It is important to remember that everyone feels tense, nervous or worried from time to time. This is our body’s natural response to stress. We have an inbuilt response system that alerts us to danger and ensures our survival.
Anxiety in appropriate amounts can be a positive thing. It can motivate us, make us work harder to achieve our goals and make us more productive.
It becomes a problem however when anxiety gets in the way of our day to day activities and prevents us from living our lives the way we want to. At this level symptoms such as obtrusive, worried thoughts, difficulty concentrating, restlessness, trouble sleeping, and digestive problems can become an issue.
Regarding treatment for anxiety it can be very helpful to talk to a qualified Therapist. Working together you can discuss any anxious and debilitating behaviours, understand the source of your anxiety and develop ways to alleviate and manage it with a view to eliminating it completely.
Self Help for Anxiety
In terms of self help there is much you can do which alleviate this stress and distress:
Stop, Sit and Breathe
When anxiety takes over, take 5 minutes and sit somewhere quiet, on something solid, with your feet firmly on the ground and just BREATHE, slowly and deeply, until your body settles down. Try to let your thoughts just drift by without focussing on any of them for now.
Remember your thoughts are not reality
Often what makes us anxious is the possibility of something happening. And our sense that we would not be able to handle it if it did. But the things that do actually happen are only a tiny proportion of these. And we have tremendous capacity to manage all sorts of situations we never thought possible when we trust our own resources and our own capability.
Challenge your thinking
For the things you are feeling anxious about now:
-what are all the possible outcomes?
-what are the more likely outcomes?
-for the worst possible outcome – could you handle it and survive? Have you handled a difficult situation in the past and managed through it? Remember also that you would have the love and support of your friends and family in any situation you might have to deal with.
Accept things you can’t control or change
A certain amount of anxiety is natural and appropriate as it keeps us alert and on our toes. But there are things we can’t control or change and we have to accept this and have faith in our ability to handle situations as they arise.
Foster a positive attitude
This is the difference between seeing the glass half full or half empty. Situations are rarely as catastrophic and we tell ourselves. Adopting a positive attitude of ‘I will be able to deal with this IF it happens and if I need help to manage through it, I will ask for help’.
Look after yourself
Eat well, get regular sleep, and get some regular exercise, even a walk. Avoid alcohol and drugs as while it might seem it could help you relax, it will just make your anxiety worse later on or the following morning.

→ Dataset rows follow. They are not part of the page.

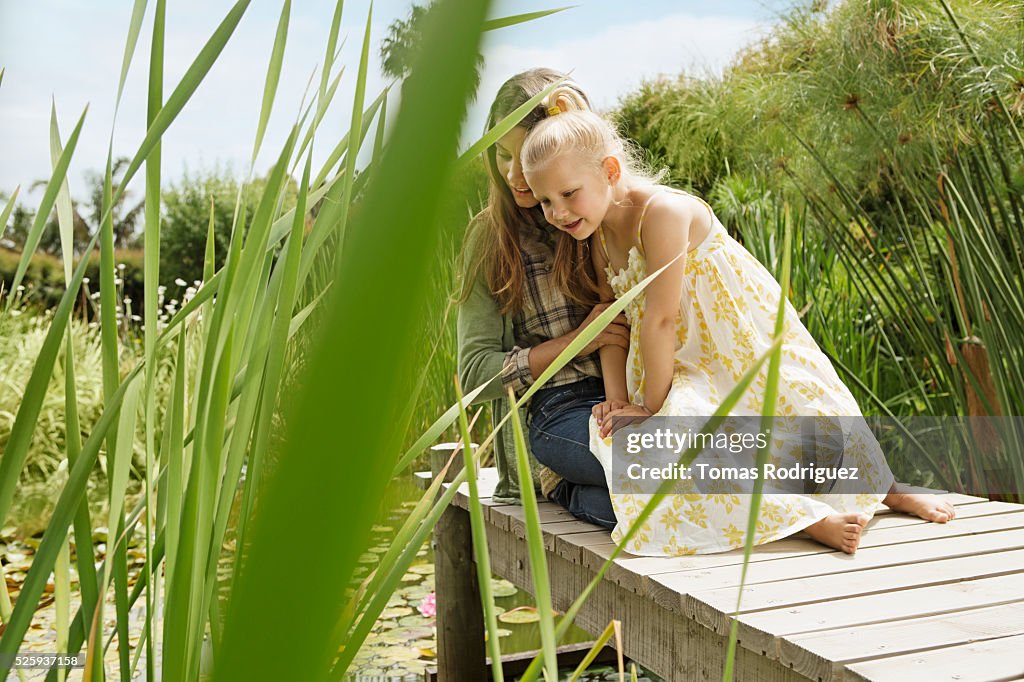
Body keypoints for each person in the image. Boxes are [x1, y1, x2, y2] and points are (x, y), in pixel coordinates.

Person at [519, 92, 957, 555]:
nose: (558, 213)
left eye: (568, 194)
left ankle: (883, 490)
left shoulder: (662, 213)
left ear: (609, 171)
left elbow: (662, 318)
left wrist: (649, 407)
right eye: (545, 201)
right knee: (675, 445)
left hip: (740, 349)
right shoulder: (598, 234)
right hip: (684, 368)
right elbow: (616, 326)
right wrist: (618, 402)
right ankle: (802, 518)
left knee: (805, 418)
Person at [457, 69, 627, 529]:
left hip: (633, 396)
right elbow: (473, 375)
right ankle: (564, 483)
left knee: (784, 445)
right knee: (651, 474)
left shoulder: (607, 215)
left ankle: (810, 507)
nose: (515, 173)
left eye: (527, 153)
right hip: (559, 408)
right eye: (502, 153)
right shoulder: (490, 239)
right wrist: (577, 341)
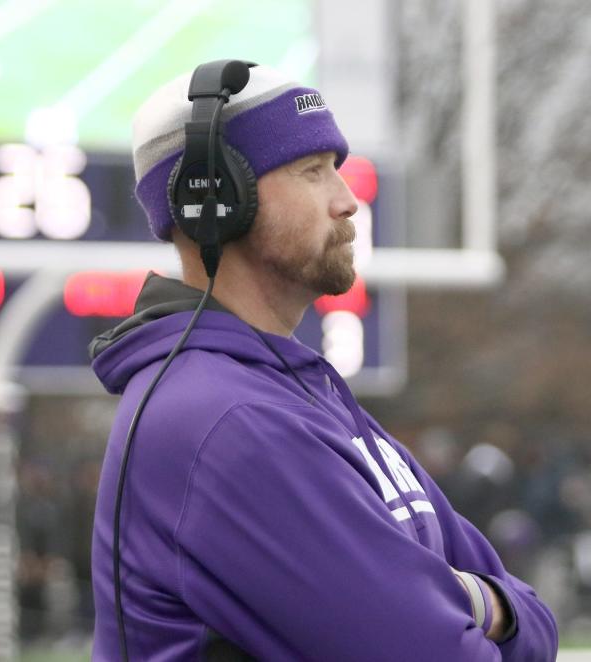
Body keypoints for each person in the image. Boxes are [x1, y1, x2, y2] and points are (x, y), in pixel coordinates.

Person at [88, 61, 557, 661]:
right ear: (216, 199)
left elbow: (531, 616)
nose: (347, 200)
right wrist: (478, 604)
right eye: (312, 172)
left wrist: (478, 605)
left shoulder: (302, 395)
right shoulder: (227, 424)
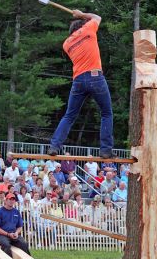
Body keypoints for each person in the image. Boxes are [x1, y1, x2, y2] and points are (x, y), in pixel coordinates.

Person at [48, 10, 115, 159]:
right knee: (106, 113)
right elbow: (98, 17)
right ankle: (105, 150)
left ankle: (54, 145)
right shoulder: (88, 29)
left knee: (69, 115)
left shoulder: (66, 44)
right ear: (82, 25)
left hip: (78, 80)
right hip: (95, 76)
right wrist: (82, 14)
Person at [0, 192, 30, 257]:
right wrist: (8, 234)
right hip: (1, 235)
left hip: (13, 234)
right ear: (6, 200)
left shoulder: (16, 212)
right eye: (10, 199)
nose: (12, 201)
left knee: (24, 244)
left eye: (13, 200)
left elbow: (20, 226)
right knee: (6, 245)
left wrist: (16, 233)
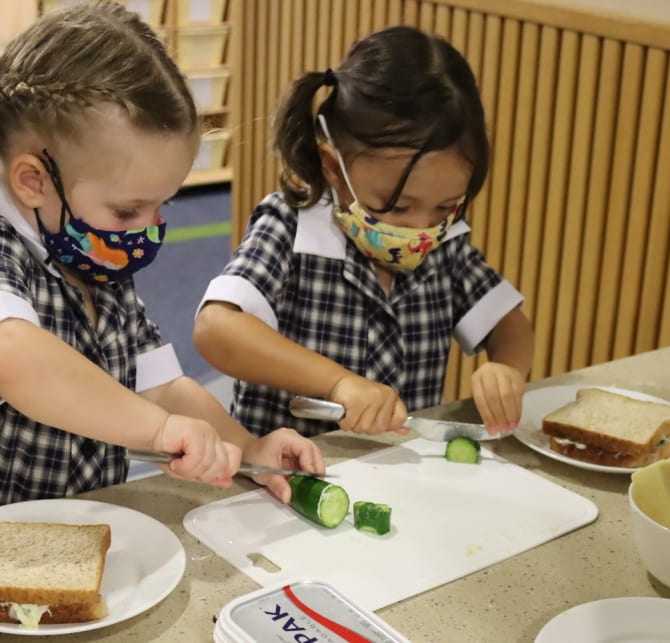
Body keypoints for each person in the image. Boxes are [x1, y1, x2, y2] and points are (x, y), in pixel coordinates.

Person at [0, 2, 322, 536]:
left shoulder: (94, 249)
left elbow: (159, 385)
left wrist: (248, 447)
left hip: (78, 534)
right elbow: (13, 356)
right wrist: (158, 430)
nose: (147, 228)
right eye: (127, 211)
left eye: (160, 206)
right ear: (32, 181)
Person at [194, 26, 534, 439]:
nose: (420, 227)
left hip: (398, 470)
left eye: (445, 207)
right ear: (334, 167)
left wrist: (507, 369)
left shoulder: (446, 245)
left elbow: (510, 323)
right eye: (395, 205)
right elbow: (216, 329)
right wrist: (338, 382)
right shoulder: (291, 225)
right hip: (290, 477)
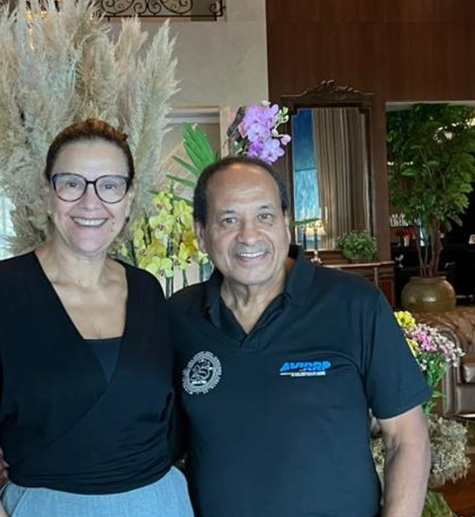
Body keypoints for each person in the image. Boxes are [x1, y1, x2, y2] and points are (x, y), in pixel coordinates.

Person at [0, 119, 194, 517]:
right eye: (72, 183)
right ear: (47, 193)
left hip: (161, 503)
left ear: (128, 199)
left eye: (110, 185)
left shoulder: (146, 290)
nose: (91, 202)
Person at [169, 155, 431, 517]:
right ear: (201, 233)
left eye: (265, 216)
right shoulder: (179, 316)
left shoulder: (354, 304)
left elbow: (407, 438)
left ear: (286, 224)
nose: (249, 236)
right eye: (228, 220)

Get outdoors and spend time in nature
The benefits of spending time connected with our natural environment are very well established. Go for a walk in your local park, forest or by the sea at the weekend or during your time off and you will notice a decrease in your stress and anxiety levels.
Practice Mindfulness regularly
-Sit comfortably into a chair.
-Pay attention to your breathing in and breathing out.
-Allow your thoughts to come in but gently send them on their way again. A good way to do this is to place them on an imaginary leaf and then watch them float away on a breeze.
Keep bringing your mind gently back to paying attention to your breathing in and out.
The idea is not to allow yourself to become hijacked by your thoughts, but if you are to just keep centering yourself by gently focusing back again and again on your breathing. This mindfulness practice helps take us out of our heads and therefore out of the busyness and sometimes even the chaos of our thoughts and anchors us in our bodies and in the here and now.